Folha de S. Paulo


ANÁLISE

Cinema de Kleber Mendonça Filho, de 'O Som ao Redor', foge do academismo

De Kleber Mendonça Filho já se esperava uma estreia sólida no longa de ficção. Ele vinha de uma atividade relevante como crítico e cineclubista, seu curta de 2009, "Recife Frio", era tido como uma pequena obra-prima, o documentário "Crítico" (2008), punha em questão a atividade crítica de maneira pertinente.

Ainda assim, "O Som ao Redor" foi uma surpresa. Se a geração de Lírio Ferreira, Paulo Caldas e Claudio Assis havia recolocado Pernambuco no mapa cinematográfico no fim do século passado, esse filme de 2012 marcava o surgimento de uma nova geração, com olhar e ambição próprios.

A ambição, diga-se, não era pequena: observar num mesmo quadro transformação e permanência em Pernambuco. O que era engenho e coronelismo —uma sociedade voltada para o interior— transformou-se em um conjunto de propriedades à beira-mar.

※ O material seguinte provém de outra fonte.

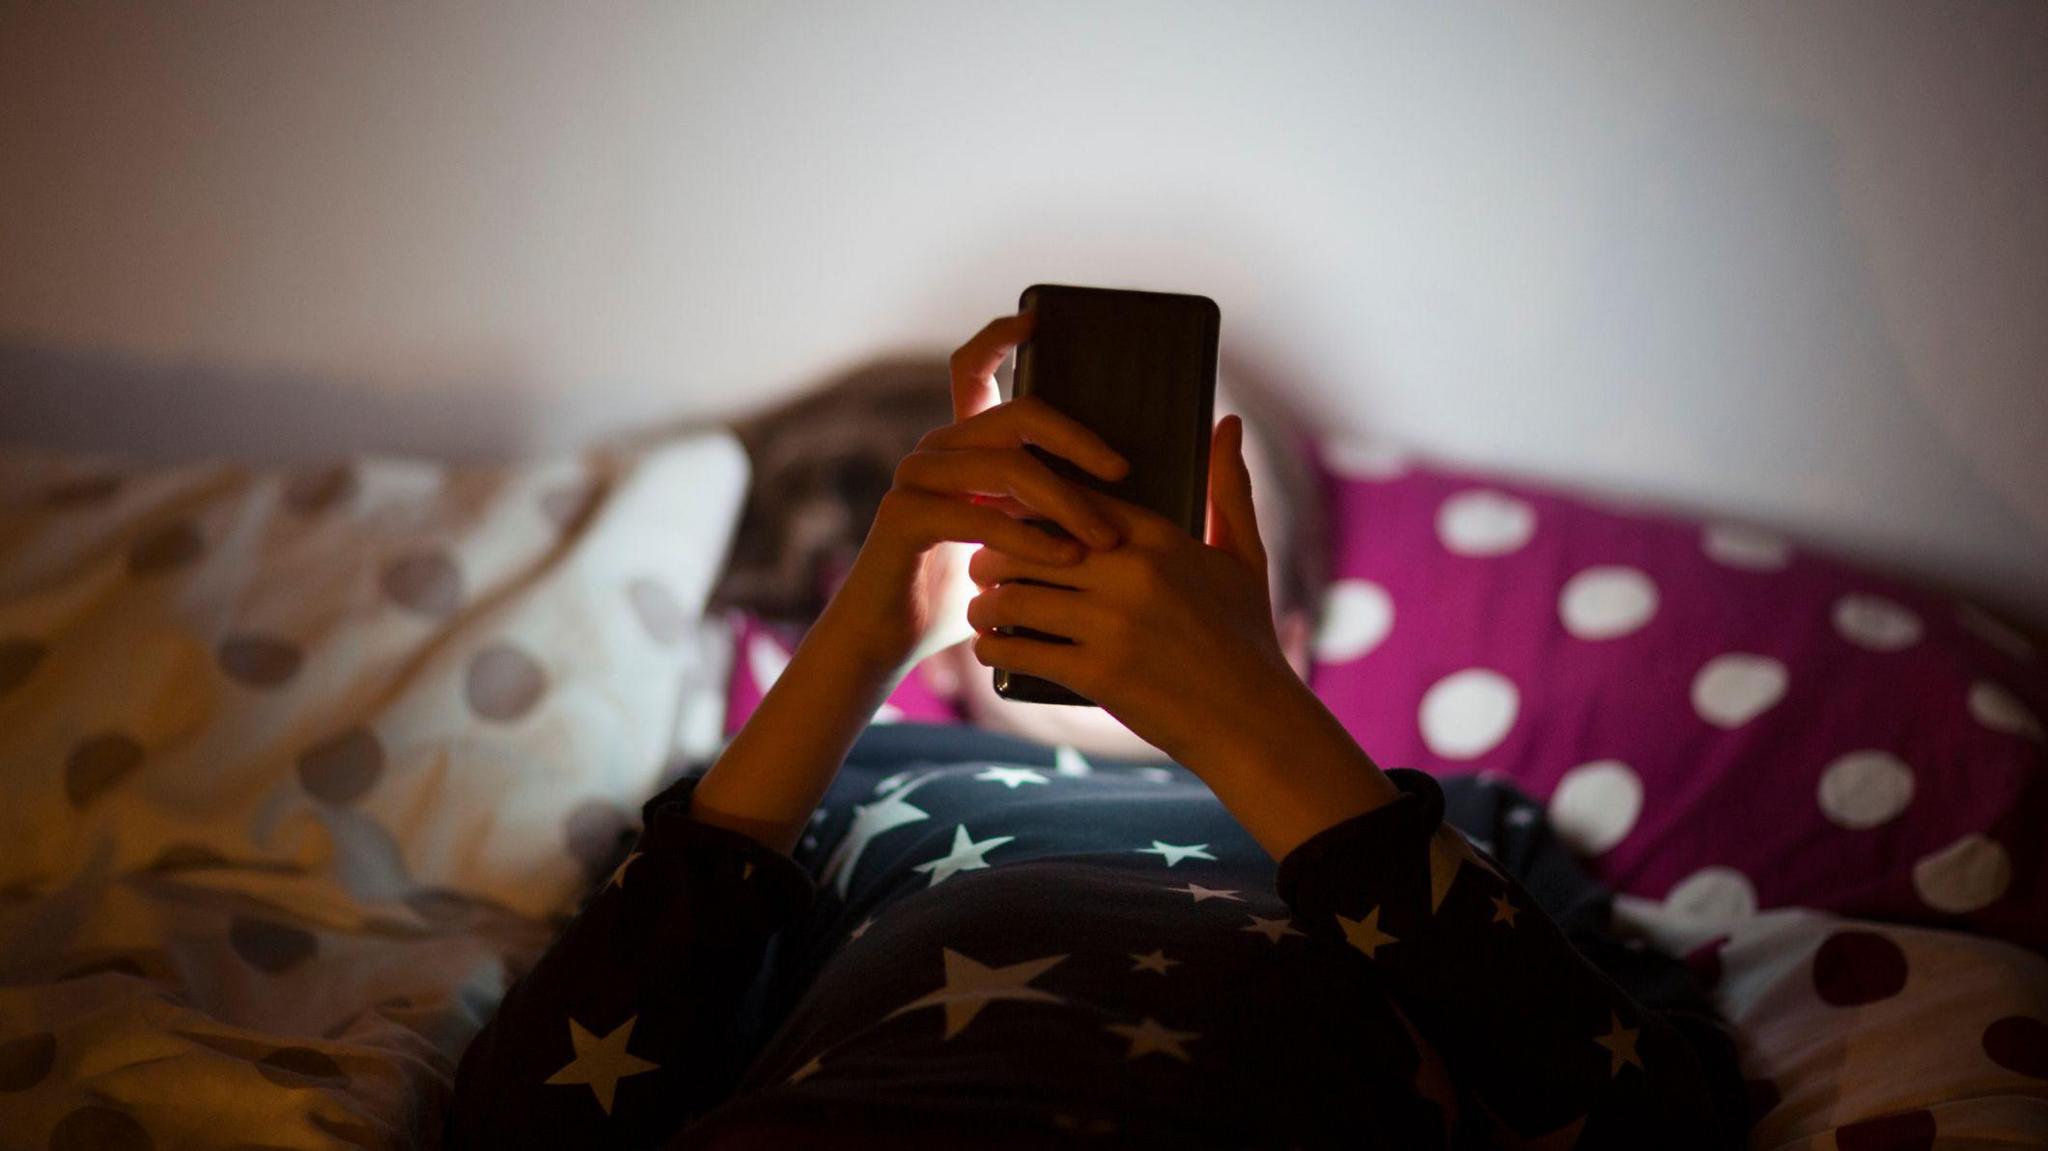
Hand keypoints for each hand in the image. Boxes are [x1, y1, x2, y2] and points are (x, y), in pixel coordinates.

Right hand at [817, 312, 1131, 672]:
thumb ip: (1045, 512)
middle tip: (1123, 472)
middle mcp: (936, 450)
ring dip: (1067, 501)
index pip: (972, 370)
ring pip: (1008, 466)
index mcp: (961, 447)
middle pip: (1018, 416)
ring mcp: (916, 478)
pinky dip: (1030, 537)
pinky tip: (1065, 556)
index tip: (1038, 319)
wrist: (889, 640)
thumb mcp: (1013, 544)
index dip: (1001, 338)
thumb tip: (1119, 494)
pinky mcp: (904, 516)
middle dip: (1079, 441)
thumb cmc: (961, 595)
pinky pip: (980, 515)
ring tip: (1106, 539)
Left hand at [959, 413, 1310, 770]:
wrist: (1253, 722)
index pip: (1069, 500)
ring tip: (981, 608)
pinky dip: (994, 648)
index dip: (1029, 508)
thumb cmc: (1248, 638)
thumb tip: (1230, 421)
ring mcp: (1113, 623)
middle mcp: (1132, 573)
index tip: (1008, 518)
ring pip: (1014, 595)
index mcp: (1159, 539)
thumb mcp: (1245, 557)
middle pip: (1028, 545)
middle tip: (981, 567)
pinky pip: (1020, 648)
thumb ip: (1228, 488)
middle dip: (994, 556)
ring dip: (986, 604)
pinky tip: (990, 647)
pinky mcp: (1098, 673)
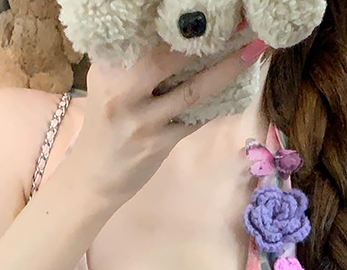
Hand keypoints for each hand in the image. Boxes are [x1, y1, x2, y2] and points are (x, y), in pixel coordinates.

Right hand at [68, 39, 265, 200]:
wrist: (94, 176)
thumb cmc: (106, 124)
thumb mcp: (108, 84)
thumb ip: (133, 59)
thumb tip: (178, 32)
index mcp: (108, 67)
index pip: (145, 34)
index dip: (178, 20)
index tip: (208, 7)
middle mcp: (122, 90)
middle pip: (170, 55)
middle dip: (207, 37)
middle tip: (239, 20)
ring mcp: (141, 120)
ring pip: (192, 90)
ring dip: (227, 68)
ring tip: (252, 49)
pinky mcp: (157, 144)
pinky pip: (195, 119)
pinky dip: (217, 102)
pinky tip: (238, 88)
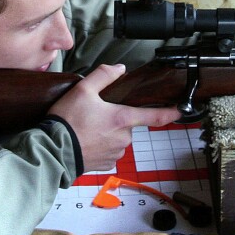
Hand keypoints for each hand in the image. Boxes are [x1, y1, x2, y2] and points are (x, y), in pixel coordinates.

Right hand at [48, 64, 182, 171]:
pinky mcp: (106, 165)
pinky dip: (100, 145)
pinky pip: (108, 151)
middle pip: (128, 124)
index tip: (181, 110)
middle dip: (116, 118)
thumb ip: (103, 76)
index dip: (170, 112)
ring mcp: (115, 153)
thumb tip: (119, 69)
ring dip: (107, 132)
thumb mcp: (83, 90)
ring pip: (118, 138)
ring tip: (87, 128)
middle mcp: (123, 138)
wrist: (53, 151)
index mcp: (122, 118)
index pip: (154, 116)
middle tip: (95, 114)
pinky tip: (86, 141)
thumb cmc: (68, 121)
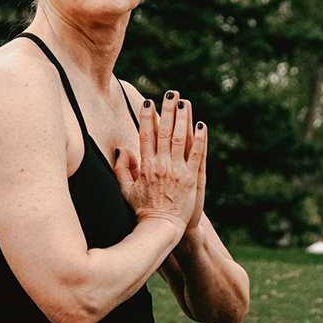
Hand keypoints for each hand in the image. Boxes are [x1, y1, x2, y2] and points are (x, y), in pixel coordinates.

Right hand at [113, 91, 206, 233]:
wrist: (161, 229)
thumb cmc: (143, 211)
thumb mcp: (126, 190)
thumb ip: (122, 169)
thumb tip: (121, 150)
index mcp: (145, 166)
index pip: (145, 135)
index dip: (147, 117)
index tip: (148, 102)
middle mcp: (161, 165)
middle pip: (164, 131)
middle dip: (167, 109)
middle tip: (171, 92)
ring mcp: (178, 171)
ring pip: (181, 138)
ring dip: (183, 117)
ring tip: (185, 102)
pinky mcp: (192, 178)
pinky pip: (197, 154)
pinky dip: (200, 139)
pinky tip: (202, 125)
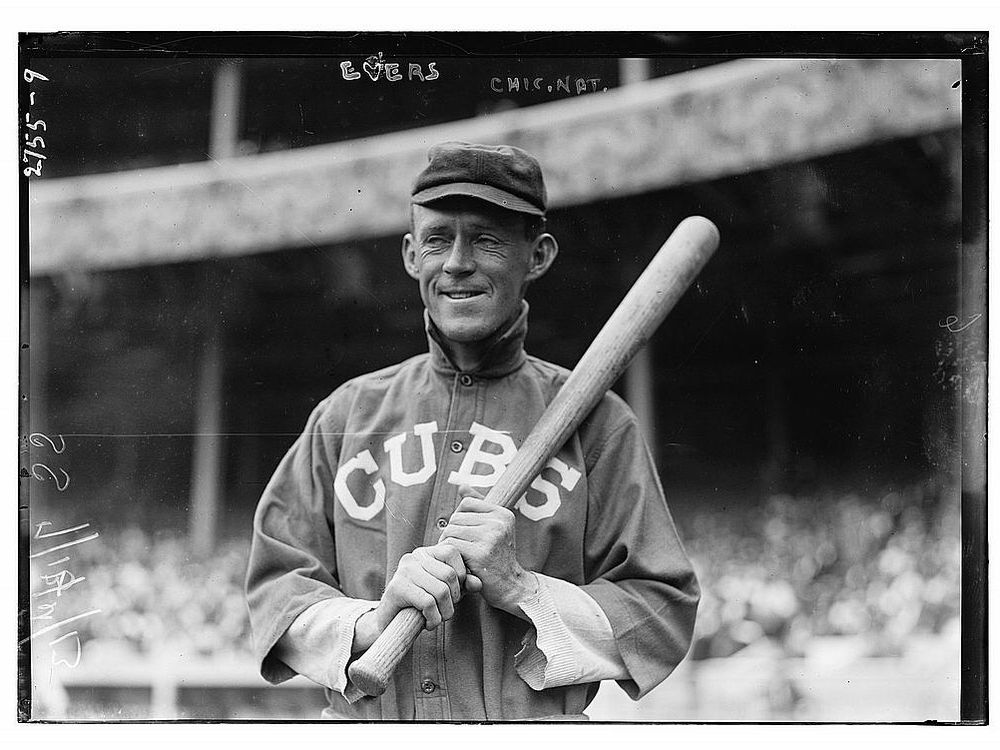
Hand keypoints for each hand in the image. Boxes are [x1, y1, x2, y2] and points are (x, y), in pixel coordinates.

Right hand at [353, 543, 478, 653]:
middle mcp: (414, 557)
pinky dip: (433, 619)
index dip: (461, 575)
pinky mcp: (397, 588)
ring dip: (444, 613)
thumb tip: (478, 583)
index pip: (453, 552)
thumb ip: (463, 585)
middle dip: (453, 599)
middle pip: (449, 575)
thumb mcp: (446, 593)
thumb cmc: (420, 606)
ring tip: (436, 619)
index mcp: (426, 553)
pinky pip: (428, 603)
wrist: (389, 625)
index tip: (454, 594)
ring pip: (441, 591)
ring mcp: (404, 571)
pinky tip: (427, 623)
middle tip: (445, 611)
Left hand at [438, 485, 538, 616]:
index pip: (466, 503)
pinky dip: (450, 557)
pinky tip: (461, 564)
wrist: (511, 587)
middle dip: (452, 534)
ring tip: (461, 557)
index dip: (460, 519)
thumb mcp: (494, 529)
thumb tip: (461, 486)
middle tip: (461, 550)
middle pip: (456, 518)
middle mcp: (499, 522)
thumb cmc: (498, 558)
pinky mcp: (480, 554)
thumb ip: (479, 506)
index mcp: (503, 513)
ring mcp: (490, 537)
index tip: (467, 535)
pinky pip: (450, 546)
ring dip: (449, 546)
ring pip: (450, 532)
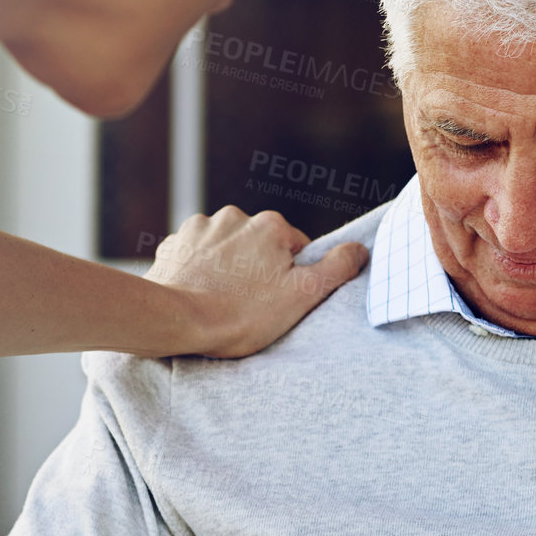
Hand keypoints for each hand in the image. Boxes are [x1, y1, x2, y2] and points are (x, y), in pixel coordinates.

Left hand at [144, 207, 368, 357]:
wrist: (176, 320)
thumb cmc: (241, 314)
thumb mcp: (302, 296)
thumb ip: (336, 269)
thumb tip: (360, 249)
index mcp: (271, 225)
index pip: (295, 248)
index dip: (291, 276)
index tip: (278, 300)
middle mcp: (236, 216)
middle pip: (259, 245)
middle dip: (258, 269)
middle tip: (250, 304)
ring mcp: (202, 227)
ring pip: (227, 248)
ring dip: (228, 267)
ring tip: (221, 300)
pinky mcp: (175, 243)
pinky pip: (196, 253)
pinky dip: (200, 269)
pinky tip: (199, 292)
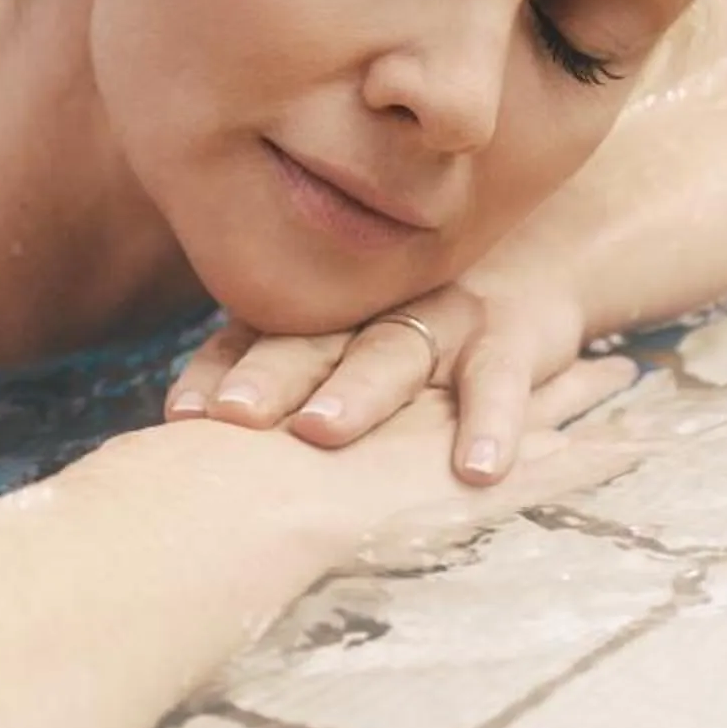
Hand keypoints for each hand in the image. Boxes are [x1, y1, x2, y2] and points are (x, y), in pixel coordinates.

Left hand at [161, 271, 595, 485]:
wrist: (545, 257)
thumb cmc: (424, 327)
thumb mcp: (355, 347)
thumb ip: (288, 385)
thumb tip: (183, 460)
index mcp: (322, 313)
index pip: (252, 339)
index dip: (215, 374)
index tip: (180, 418)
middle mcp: (370, 309)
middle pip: (310, 341)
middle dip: (269, 377)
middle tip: (232, 413)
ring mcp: (441, 316)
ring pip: (392, 353)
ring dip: (357, 391)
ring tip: (321, 432)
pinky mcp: (512, 337)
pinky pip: (498, 381)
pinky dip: (490, 423)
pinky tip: (479, 470)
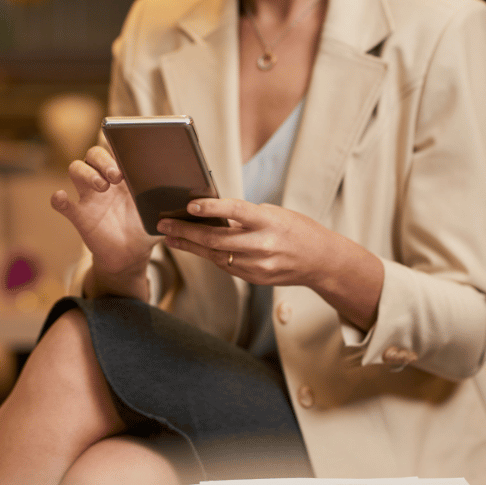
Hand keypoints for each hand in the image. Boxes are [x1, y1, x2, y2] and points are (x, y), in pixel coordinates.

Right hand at [51, 146, 158, 297]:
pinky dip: (59, 200)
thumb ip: (171, 200)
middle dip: (103, 160)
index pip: (115, 147)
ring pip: (76, 169)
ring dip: (86, 173)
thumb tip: (189, 192)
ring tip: (102, 187)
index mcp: (125, 174)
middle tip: (117, 175)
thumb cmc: (147, 228)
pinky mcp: (79, 216)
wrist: (132, 256)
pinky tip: (61, 197)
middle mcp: (105, 180)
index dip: (117, 143)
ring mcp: (89, 196)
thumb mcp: (162, 212)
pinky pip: (63, 204)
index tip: (127, 152)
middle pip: (93, 154)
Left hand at [156, 198, 328, 287]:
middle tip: (165, 224)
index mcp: (269, 222)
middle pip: (217, 239)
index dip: (211, 208)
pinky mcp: (255, 279)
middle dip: (186, 232)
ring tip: (171, 238)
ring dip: (190, 246)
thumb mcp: (274, 214)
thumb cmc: (295, 229)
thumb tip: (210, 214)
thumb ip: (244, 216)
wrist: (320, 260)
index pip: (235, 211)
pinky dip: (209, 255)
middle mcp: (263, 245)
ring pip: (216, 255)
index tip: (190, 205)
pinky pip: (226, 266)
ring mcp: (258, 265)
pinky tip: (194, 248)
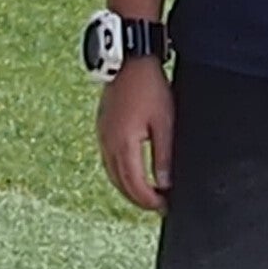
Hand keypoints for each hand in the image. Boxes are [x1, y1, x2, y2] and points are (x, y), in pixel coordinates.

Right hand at [96, 56, 172, 213]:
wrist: (128, 61)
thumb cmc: (149, 87)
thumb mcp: (165, 122)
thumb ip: (164, 155)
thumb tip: (164, 183)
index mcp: (123, 144)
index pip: (134, 183)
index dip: (149, 200)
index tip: (163, 207)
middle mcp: (108, 143)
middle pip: (120, 183)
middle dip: (138, 199)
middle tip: (156, 206)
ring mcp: (102, 135)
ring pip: (112, 173)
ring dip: (128, 187)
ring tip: (146, 195)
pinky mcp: (102, 128)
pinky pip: (108, 160)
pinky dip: (120, 173)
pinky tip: (131, 173)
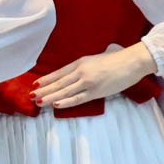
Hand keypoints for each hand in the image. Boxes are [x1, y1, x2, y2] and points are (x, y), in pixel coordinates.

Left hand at [32, 42, 156, 109]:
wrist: (132, 62)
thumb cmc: (117, 58)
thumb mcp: (96, 58)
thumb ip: (86, 64)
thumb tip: (79, 68)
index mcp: (80, 62)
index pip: (58, 73)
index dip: (46, 79)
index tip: (35, 84)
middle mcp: (81, 72)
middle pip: (58, 83)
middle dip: (43, 90)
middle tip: (31, 95)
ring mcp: (88, 82)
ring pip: (64, 92)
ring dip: (50, 97)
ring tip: (38, 101)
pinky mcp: (96, 92)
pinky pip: (78, 99)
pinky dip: (66, 102)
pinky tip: (56, 105)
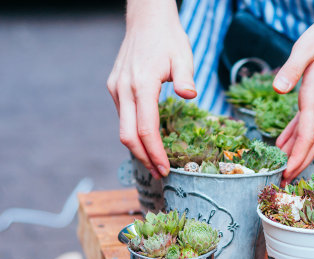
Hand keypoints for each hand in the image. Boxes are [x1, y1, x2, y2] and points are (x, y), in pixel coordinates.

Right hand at [107, 0, 195, 178]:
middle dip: (144, 158)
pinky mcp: (115, 87)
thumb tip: (190, 96)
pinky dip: (134, 133)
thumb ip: (185, 78)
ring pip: (123, 128)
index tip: (165, 169)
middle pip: (128, 136)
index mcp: (142, 85)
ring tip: (155, 162)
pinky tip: (148, 140)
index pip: (146, 130)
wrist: (146, 20)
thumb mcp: (183, 56)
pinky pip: (123, 117)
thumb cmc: (168, 39)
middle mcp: (124, 89)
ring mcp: (116, 88)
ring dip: (138, 148)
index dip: (155, 153)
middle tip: (160, 174)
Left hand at [273, 10, 313, 182]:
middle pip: (311, 144)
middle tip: (283, 183)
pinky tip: (282, 144)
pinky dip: (294, 137)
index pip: (307, 136)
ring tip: (281, 171)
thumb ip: (291, 69)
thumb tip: (277, 88)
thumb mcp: (306, 47)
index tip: (286, 174)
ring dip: (296, 154)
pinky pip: (306, 123)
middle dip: (298, 165)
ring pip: (310, 136)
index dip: (297, 158)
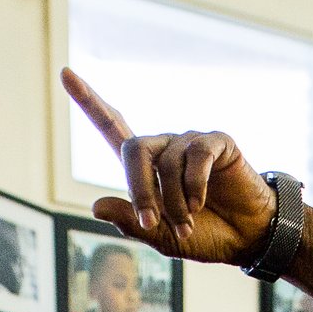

Seu patriarca é um temível coronel (W.J. Solha), tão valente que mergulha na praia à noite, sozinho, indiferente aos tubarões. Sua linha de sucessão vai dar no passivo vendedor dos apartamentos da família (tendo estudado na Alemanha!). A meritocracia pode ter caminhos tortuosos.

Ela contempla, entre outros, o jovem primo semimarginal, que nenhum pobre da rua se atreve a delatar como a pessoa que roubou o rádio de um carro estacionado. Aquele com quem os seguranças não podem se meter.

O retorno do reprimido se dará, no entanto, a partir de notações tão sutis quanto marcantes: os subalternos que fazem amor na casa vazia; os fantasmas de negrinhos que invadem a rua como que saídos de uma senzala de pesadelo; os seguranças (liderados por Irandhir Santos). Além do som, claro.

Até a surpresa do final, vemos um mundo que se dobra sobre si, ou que muda para melhor permanecer o mesmo.

Se o Brasil produziu, ainda que esparsamente, filmes bem interessante neste começo de século, "O Som ao Redor" teve a particularidade de aliar uma narrativa moderna à capacidade de despertar a empatia de um número significativo de espectadores e ganhar muitos prêmios, para não falar de comentários favoráveis nos "Cahiers du Cinéma".

Tudo isso coloca ao cinema de Mendonça um desafio: dar sequência, junto a um público nada fiel a seus realizadores (vide Walter Salles ou Fernando Meirelles), a uma escola (a recifense) e a uma tendência que busca a comunicação fluente com o espectador ao mesmo tempo em que foge do academismo como o diabo da cruz.